(Data records)
══════════

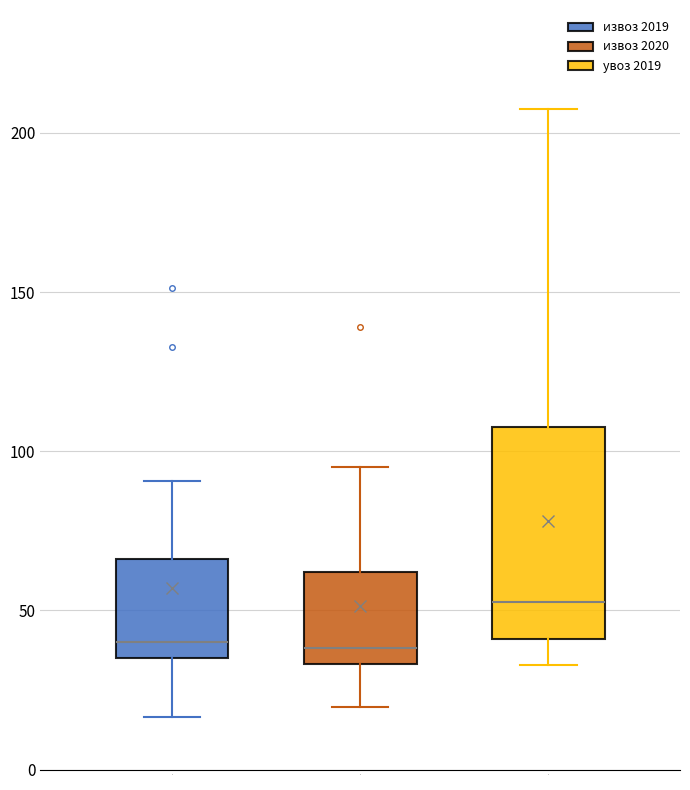

Reading left to right, transcribe this box plot: for each box, give where its median line is, the range the box spans, and where its two whiskers end, as read against the y-axis. The values are not printed on the chart, so give them approximately, as read against the axis.

1: median 40, box 35 to 65, whiskers 15 to 90
2: median 40, box 35 to 60, whiskers 20 to 95
3: median 55, box 40 to 110, whiskers 35 to 210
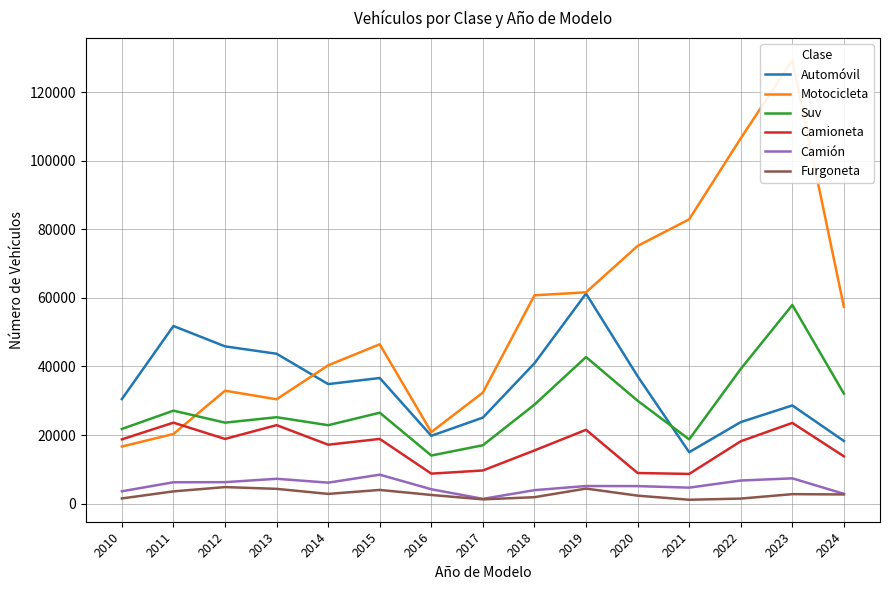

Reading left to right, transcribe all the data shown in this chart.

Automóvil: 2010=30494	2011=51797	2012=45857	2013=43706	2014=34860	2015=36634	2016=19781	2017=25091	2018=40925	2019=61241	2020=37162	2021=15003	2022=23783	2023=28638	2024=18276
Motocicleta: 2010=16656	2011=20324	2012=32935	2013=30433	2014=40332	2015=46460	2016=20872	2017=32396	2018=60747	2019=61619	2020=75135	2021=82899	2022=106510	2023=129296	2024=57361
Suv: 2010=21777	2011=27119	2012=23618	2013=25205	2014=22878	2015=26517	2016=14035	2017=17035	2018=28868	2019=42746	2020=30009	2021=18741	2022=39283	2023=57930	2024=32087
Camioneta: 2010=18751	2011=23616	2012=18873	2013=22897	2014=17191	2015=18874	2016=8757	2017=9678	2018=15515	2019=21535	2020=8938	2021=8673	2022=18196	2023=23546	2024=13805
Camión: 2010=3611	2011=6239	2012=6271	2013=7256	2014=6128	2015=8452	2016=4202	2017=1410	2018=3939	2019=5145	2020=5121	2021=4671	2022=6750	2023=7387	2024=2870
Furgoneta: 2010=1524	2011=3584	2012=4834	2013=4322	2014=2848	2015=4005	2016=2540	2017=1257	2018=1890	2019=4401	2020=2337	2021=1142	2022=1484	2023=2773	2024=2692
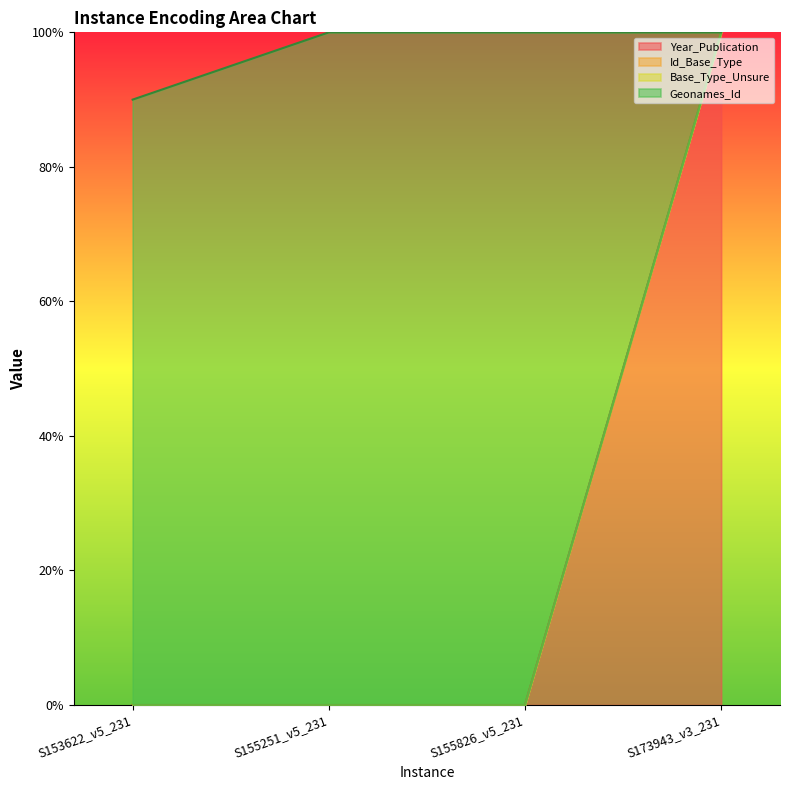

Where is Geonames_Id nearest to the value 50?

S153622_v5_231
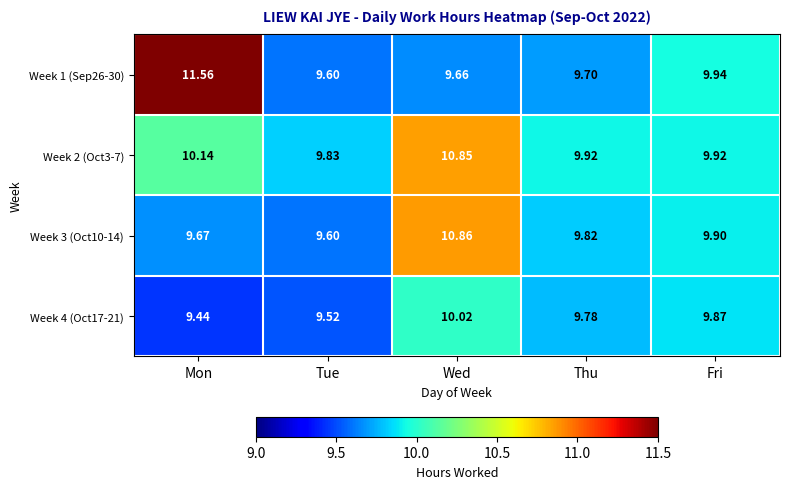

At which category is the sum across all series the highest?

Wed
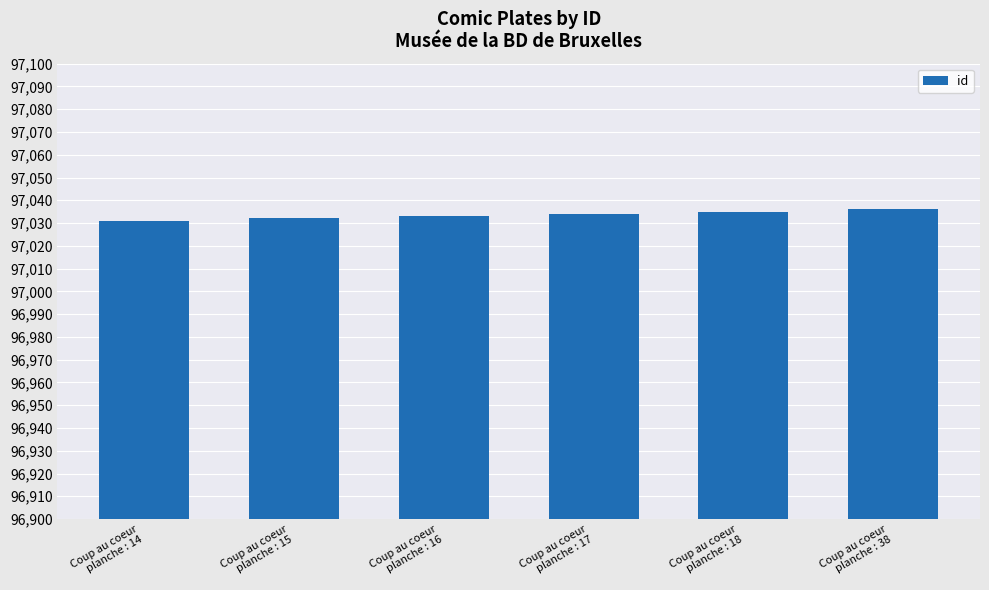

Does the chart contain stacked bars?

No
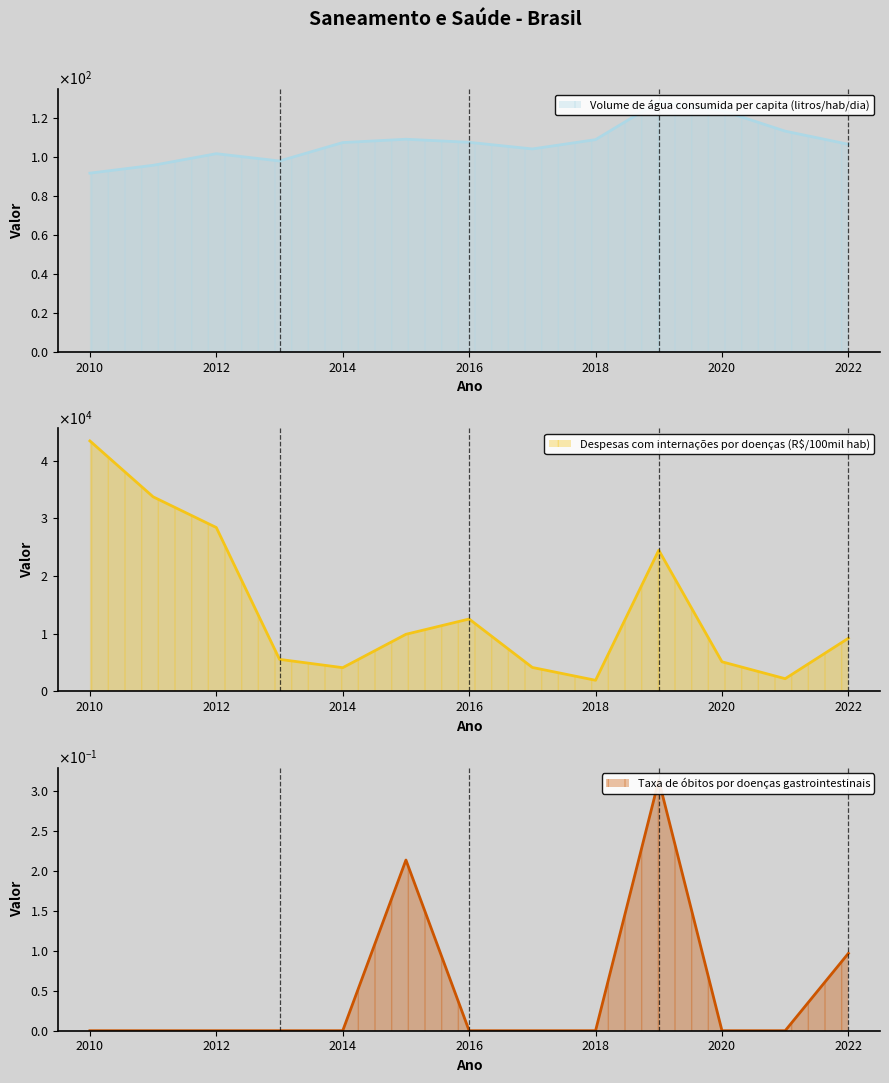

Rank the categories by Despesas com internações por doenças (R$/100mil hab) value from highest to lowest.

2010, 2011, 2012, 2019, 2016, 2015, 2022, 2013, 2020, 2017, 2014, 2021, 2018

══════════

EXERCISE INSTRUCTIONS> Return the lines between the one holding "Where is Geonames_Id nearest to the value 50?" and the one holding "Rank the categories", inclusive, copied without any change, and leave the pictures out.

SOLUTION FOR THIS EXERCISE>
Where is Geonames_Id nearest to the value 50?

S153622_v5_231

At which category is the sum across all series the highest?

Wed

Does the chart contain stacked bars?

No

Rank the categories by Despesas com internações por doenças (R$/100mil hab) value from highest to lowest.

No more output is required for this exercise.